Hi fans of Under Orion Farm!
Hi Mom, Hi Dad (because you know are reading too)!
Within the past week, if you found yourself driving to the Farm Stand on Under Orion Farm you might have noticed a stranger in the cow fields screaming obscenities towards the concept and practical application of electricity use, more specifically mobile electric fencing that attempts to keep the cows safe in one field. That person would be me. New to Cabot, new to Vermont, new to farming, and clearly new to electric fencing.
I am from Illinois, a real flatlander! I have found my way to Under Orion Farm, by way of spending time quite randomly on a charming goat farm in Caprile, Italy. I had never done farm work before that experience, despite growing up in a community proud of its cow, corn and soybean operations. Oh and the place where Groundhog Day was filmed, I think people are most proud of this actually.
My “career” has mostly been in the mental health and service-learning fields, spent working with remarkable transition-aged young people and their parents, local leaders and caring professionals. I had the unique role of empowering, resource gathering and implementing solutions. As I was leaving, I joked with a young-person about milking goats on an island in the Mediterranean, and figured why not try, as I was determined to spend a year of life traveling and exploring other cultures and life paths. Although Caprile is NOT on the coast, or an island, it was an experience that got me thinking about how to be a farmer, how to include farming/farm life in my future, how to live among creative and resourceful people with engaging tall tales of life and the joys of working with quirky animals. Being here and working is one more step in that journey.
In Vermont, I have spent time in the fields with the cows, the beef cattle. I could watch them for hours, maybe that’s just a quirky part of me, maybe that is part of having your heart in farming. I burst out laughing when these giant animals start running, not so gracefully, across the fields. They lob their giant bodies from side to side and somehow their tiny legs keep up. It is quite amazing to watch the whole herd running. It can be scary or just a sign that they are excited for an open field of grass. I wonder also about what they think of me as they follow me around while I work. The little ones are more curious and bold but always have a look on their face that is very serious. It must just be the shape of their faces. In working with teenagers I have been conditioned to be glared at in the most uncomfortable of ways. I will admit however, I start my day by speaking to them in my best Oprah voice: “Good Mooooorning!!” I shout over the hills. Oprah has shouted this to her audiences over the years, and it is part of an inside joke with my friends. Perhaps the cows are confused with my not-so-accurate Oprah impression and or confuse it with the best cow calling voice in all of Vermont.

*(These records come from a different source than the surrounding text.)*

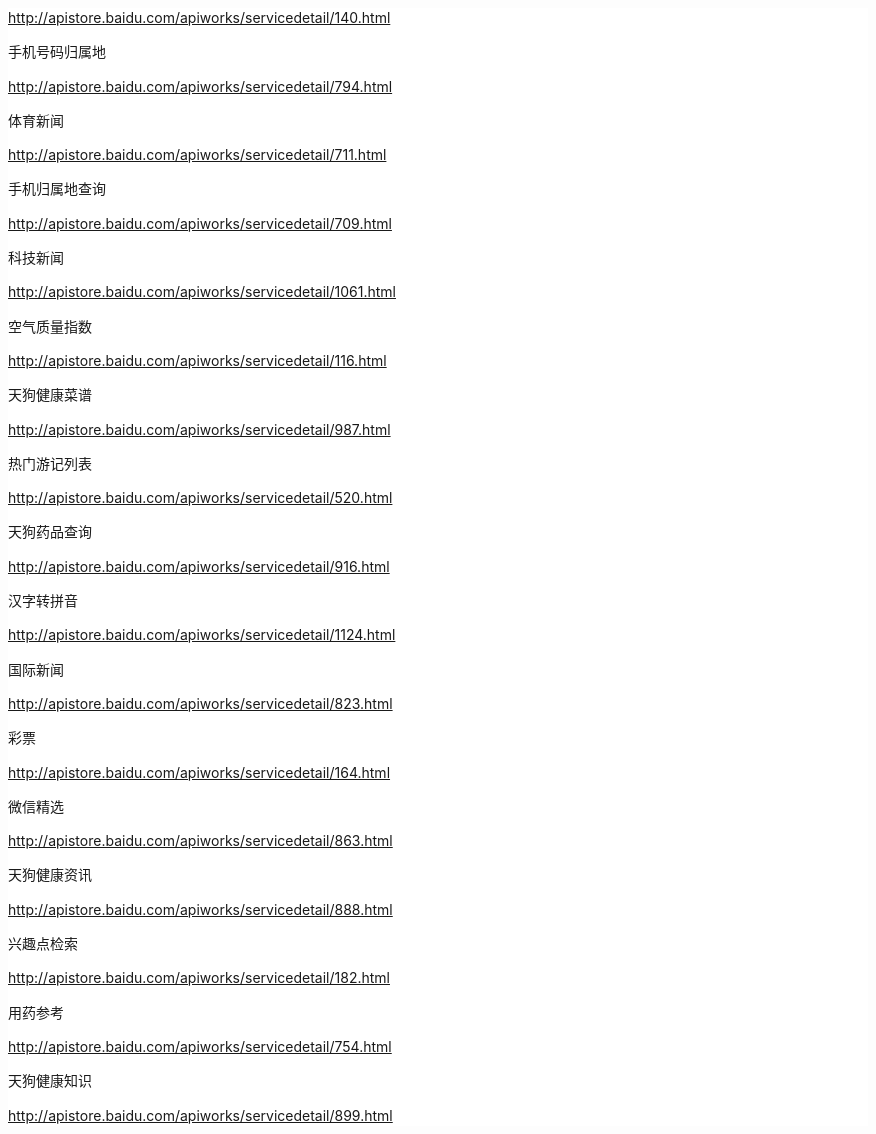 http://apistore.baidu.com/apiworks/servicedetail/140.html

手机号码归属地

http://apistore.baidu.com/apiworks/servicedetail/794.html

体育新闻

http://apistore.baidu.com/apiworks/servicedetail/711.html

手机归属地查询

http://apistore.baidu.com/apiworks/servicedetail/709.html

科技新闻

http://apistore.baidu.com/apiworks/servicedetail/1061.html

空气质量指数

http://apistore.baidu.com/apiworks/servicedetail/116.html

天狗健康菜谱

http://apistore.baidu.com/apiworks/servicedetail/987.html

热门游记列表

http://apistore.baidu.com/apiworks/servicedetail/520.html

天狗药品查询

http://apistore.baidu.com/apiworks/servicedetail/916.html

汉字转拼音

http://apistore.baidu.com/apiworks/servicedetail/1124.html

国际新闻

http://apistore.baidu.com/apiworks/servicedetail/823.html

彩票

http://apistore.baidu.com/apiworks/servicedetail/164.html

微信精选

http://apistore.baidu.com/apiworks/servicedetail/863.html

天狗健康资讯

http://apistore.baidu.com/apiworks/servicedetail/888.html

兴趣点检索

http://apistore.baidu.com/apiworks/servicedetail/182.html

用药参考

http://apistore.baidu.com/apiworks/servicedetail/754.html

天狗健康知识

http://apistore.baidu.com/apiworks/servicedetail/899.html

In my time here, I am constantly impressed by “real” Vermonters and farmers who use creative thinking to tackle projects that just come up during the day. It takes an active spirit, determined mind and barn full of tools and extra gadgets to solve daily glitches. I am impressed with the independent spirit of the inventors and bold determination it takes to dream up then complete some of the projects shared already. The team work amongst neighbors and friends is a refreshing jolt of how communities can come together to help one another. I feel fortunate to have been welcomed to life on this farm and in this community. Maybe you will hear from me again on the blog, or if you see me around the farm, please say hi.
I would love to hear your own journey and any advice on electric fencing or farming in general.